PROMPT:
Return all the data below as it stands, minus the pictures.

DATASET SECTION:
- - - - -

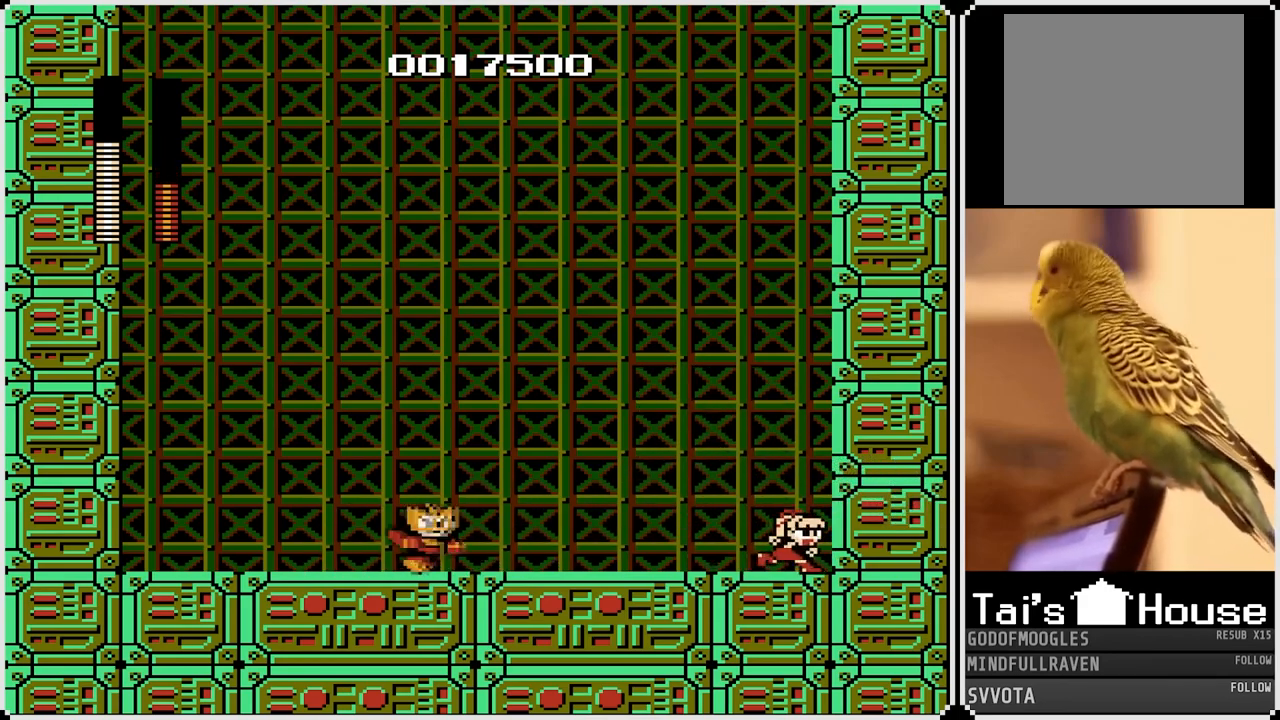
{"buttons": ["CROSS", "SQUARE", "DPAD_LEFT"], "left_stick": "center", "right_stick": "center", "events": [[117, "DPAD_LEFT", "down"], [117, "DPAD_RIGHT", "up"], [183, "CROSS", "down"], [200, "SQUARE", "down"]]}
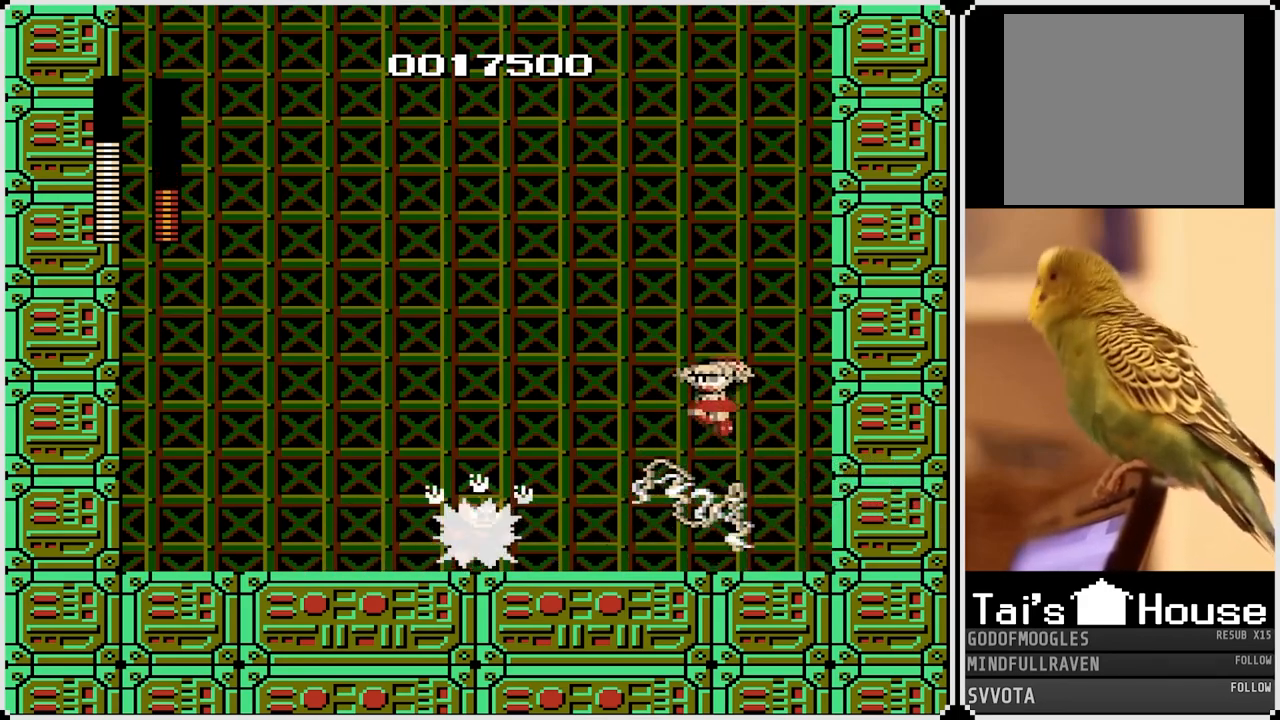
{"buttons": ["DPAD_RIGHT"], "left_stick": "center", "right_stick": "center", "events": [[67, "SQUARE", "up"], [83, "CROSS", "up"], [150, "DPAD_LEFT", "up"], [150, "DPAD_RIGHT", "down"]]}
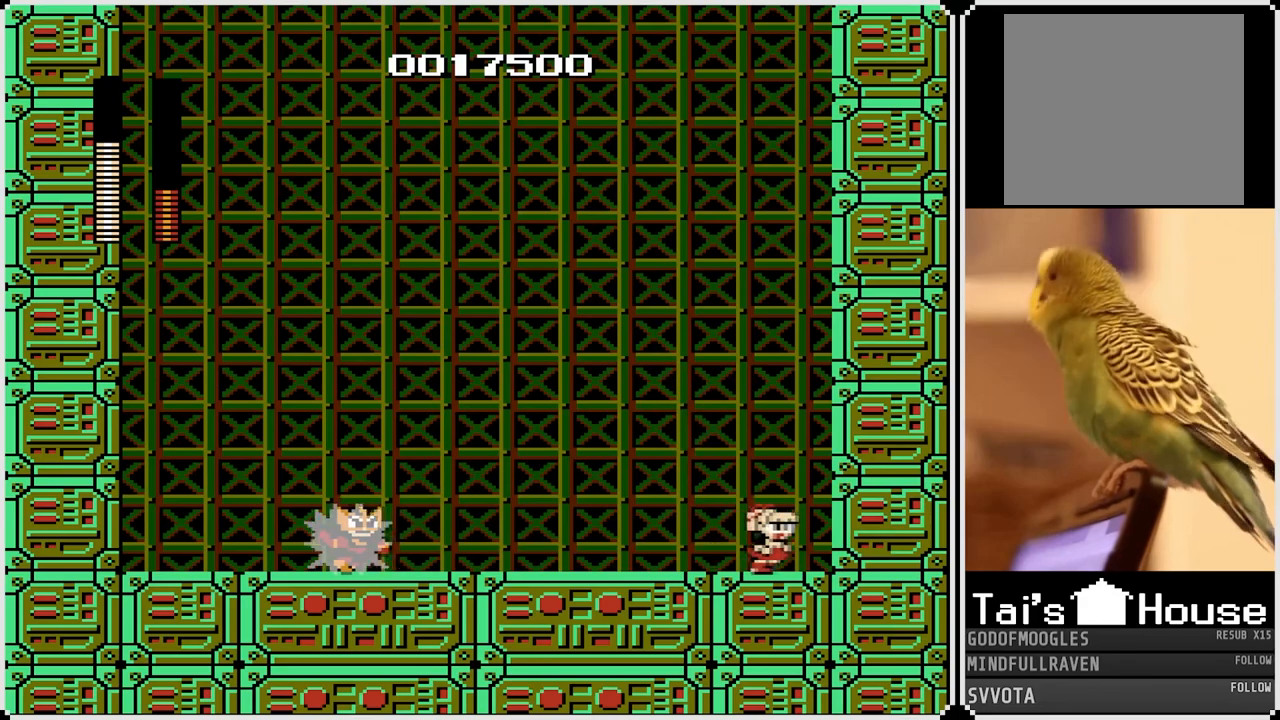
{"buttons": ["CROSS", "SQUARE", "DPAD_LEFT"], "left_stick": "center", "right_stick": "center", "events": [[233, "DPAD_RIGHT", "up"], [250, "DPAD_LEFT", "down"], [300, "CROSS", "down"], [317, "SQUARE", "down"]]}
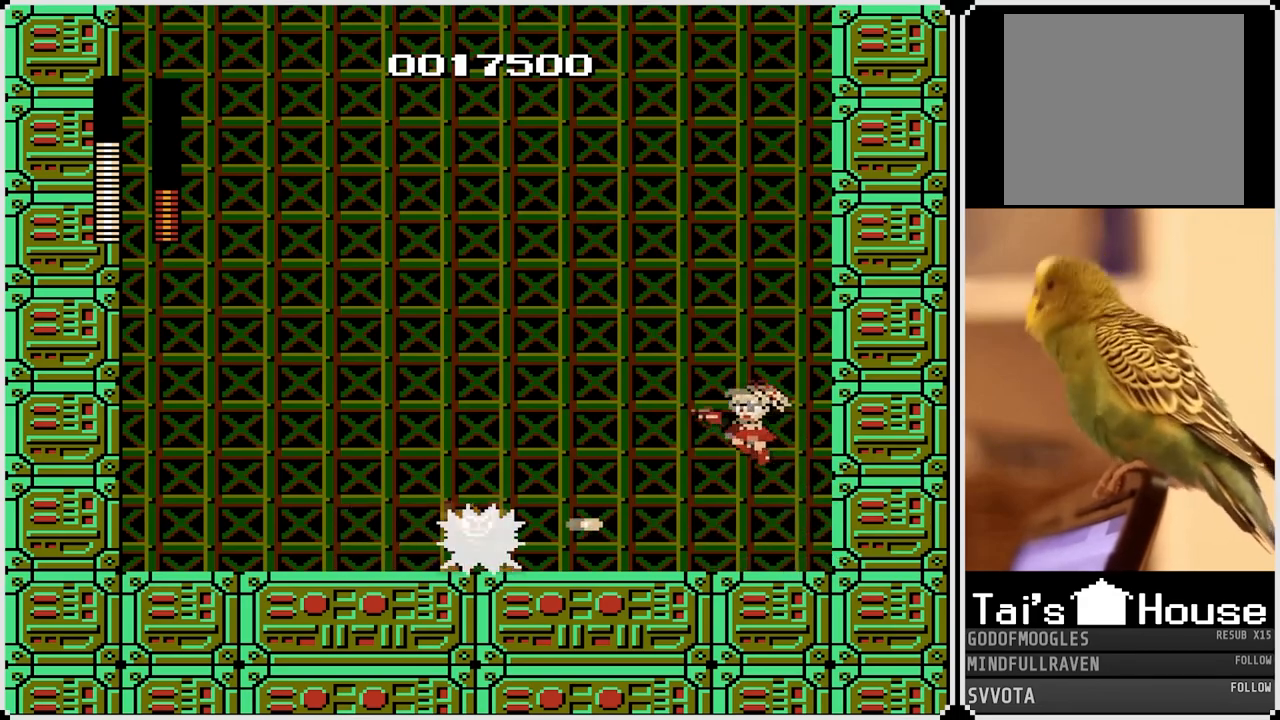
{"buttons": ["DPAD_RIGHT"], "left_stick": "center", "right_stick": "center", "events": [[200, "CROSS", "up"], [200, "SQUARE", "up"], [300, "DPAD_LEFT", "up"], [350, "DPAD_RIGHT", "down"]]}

- - - - -

RESULT OF THE TASK:
{"buttons": ["CROSS", "SQUARE", "DPAD_LEFT"], "left_stick": "center", "right_stick": "center", "events": [[117, "DPAD_LEFT", "down"], [117, "DPAD_RIGHT", "up"], [183, "CROSS", "down"], [200, "SQUARE", "down"]]}
{"buttons": ["DPAD_RIGHT"], "left_stick": "center", "right_stick": "center", "events": [[67, "SQUARE", "up"], [83, "CROSS", "up"], [150, "DPAD_LEFT", "up"], [150, "DPAD_RIGHT", "down"]]}
{"buttons": ["CROSS", "SQUARE", "DPAD_LEFT"], "left_stick": "center", "right_stick": "center", "events": [[233, "DPAD_RIGHT", "up"], [250, "DPAD_LEFT", "down"], [300, "CROSS", "down"], [317, "SQUARE", "down"]]}
{"buttons": ["DPAD_RIGHT"], "left_stick": "center", "right_stick": "center", "events": [[200, "CROSS", "up"], [200, "SQUARE", "up"], [300, "DPAD_LEFT", "up"], [350, "DPAD_RIGHT", "down"]]}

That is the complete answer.